Wave, aka Pearl Pangan, is a hydrokinetic, or a person with the power to control water. Design-wise, her look was influenced by the illustrator’s music and game preferences, aside from the writer’s ideas.
“I started out with a full-body wet suit as suggested by Greg and worked from there,” he recalled. “She is water- and tech-based so I added the sci-fi armor. I used [the color] teal, as the band Weezer’s ‘Teal Album’ just came out that time, and I thought it works well with gold or yellow. I added the fins to drive home the fact that she is mobile in water. I am very much influenced by video game design. To add a Filipino touch without explicitly plastering the flag on her, I gave her kampilan/Lapu-Lapu swords with a sci-fi twist.”
While not the first Filipino superhero in American comics—artist Whilce Portacio created Grail for his Image series “Wetworks” in the early ’90s, and writer Matt Fraction introduced superteam Triumph Division in Marvel’s “Iron Man” in 2008—Wave received immediate interest since the announcement of her existence in March. She debuted in “War of the Realms: New Agents of Atlas” in May. Some fans, having just seen “Avengers: Endgame,” hoped that she would translate to Marvel’s live-action world, eventually.
The character is already crossing over to another medium. “Her involvement in [the game] ‘Marvel: Future Fight’ will be substantial,” Yu said. “I look forward to seeing more video game iterations on her design.”
The artist, who also drew DC Comics’ “Superman: Birthright” in 2003, works using a Wacom Cintiq and the program Clip Studio, but still does traditional covers using a Pentel pocket brush pen and disposable Micron pens. On his longtime partnership with Marvel Comics, he reiterated important disciplines: “Dependability and work ethics. Make sure you return emails and calls and always be honest with deadlines and your capabilities. Many good artists lose their shot because they choke under pressure, and worse, go radio silent when editors come looking for them.”
Apart from comics, Yu designed vehicles for Joss Whedon’s science fiction film “Serenity” in 2005. “It was a good experience and a chance for me to try new things,” disclosed Yu. “I did work on other films but they were uncredited. I also did some video game designs a while back. The main difference from comics is the sheer amount of revisions involved in film and concept art design. Then there is the secrecy, and NDAs (nondisclosure agreements), where a huge amount of work may never be seen by the public, until years later.”
Having drawn Marvel’s popular mutants, first in “Wolverine” in 1997 and in subsequent “X-Men” titles, Yu is illustrating the team’s adventures again in another flagship series.
“I thought I wasn’t ready yet at that time,” he recounted. “I always dreamed of drawing the X-Men but my skills weren’t ready yet.

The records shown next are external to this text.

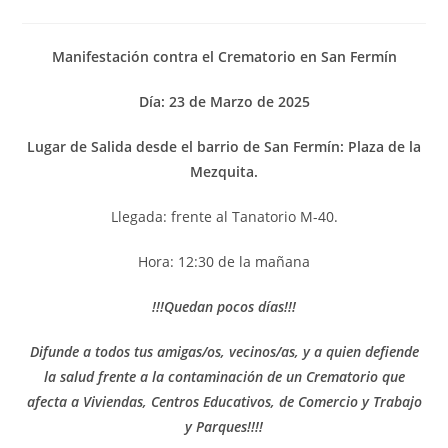
Manifestación contra el Crematorio en San Fermín
Día: 23 de Marzo de 2025
Lugar de Salida desde el barrio de San Fermín: Plaza de la
Mezquita.
Llegada: frente al Tanatorio M-40.
Hora: 12:30 de la mañana
!!!Quedan pocos días!!!
Difunde a todos tus amigas/os, vecinos/as, y a quien defiende
la salud frente a la contaminación de un Crematorio que
afecta a Viviendas, Centros Educativos, de Comercio y Trabajo
y Parques!!!!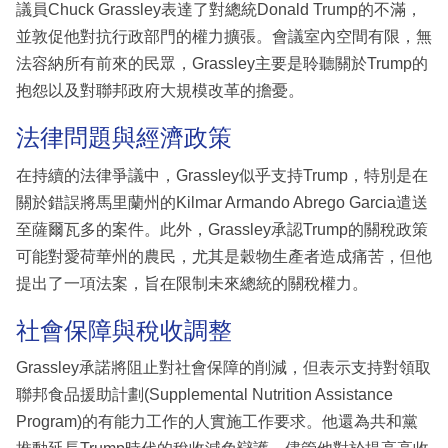
議員Chuck Grassley表達了對總統Donald Trump的不滿，
並敦促他對抗行政部門的權力擴張。會議室內空間有限，無
法容納所有前來的民眾，Grassley主要是聆聽關於Trump的
抱怨以及對聯邦政府大規模改革的擔憂。
法律問題與經濟政策
在持續的法律爭議中，Grassley似乎支持Trump，特別是在
關於錯誤將馬里蘭州的Kilmar Armando Abrego Garcia遣送
至薩爾瓦多的案件。此外，Grassley承認Trump的關稅政策
可能對愛荷華州的農民，尤其是穀物生產者造成痛苦，但他
提出了一項法案，旨在限制未來總統的關稅權力。
社會保障與稅收調整
Grassley承諾將阻止對社會保障的削減，但表示支持對領取
聯邦食品援助計劃(Supplemental Nutrition Assistance
Program)的有能力工作的人實施工作要求。他還為共和黨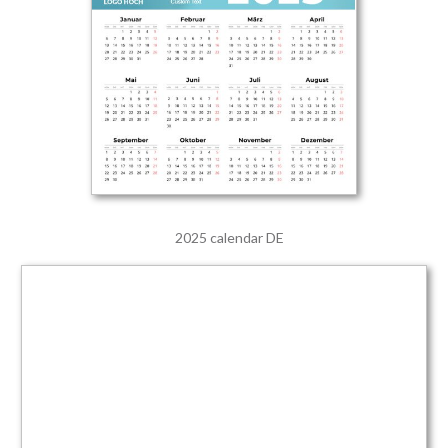
2025 calendar DE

Too many characters to draw, too.”
Of all the characters he’s penciled, which is he most proud to have drawn? “The Avengers and Wolverine, but now it’s definitely the X-Men,” declared Yu.
On the massive success of the Marvel Cinematic Universe, Yu said, “It’s tremendous, but I am not sure how much of it translates to comic sales. It can only help. Marvel characters are now back to being household names.”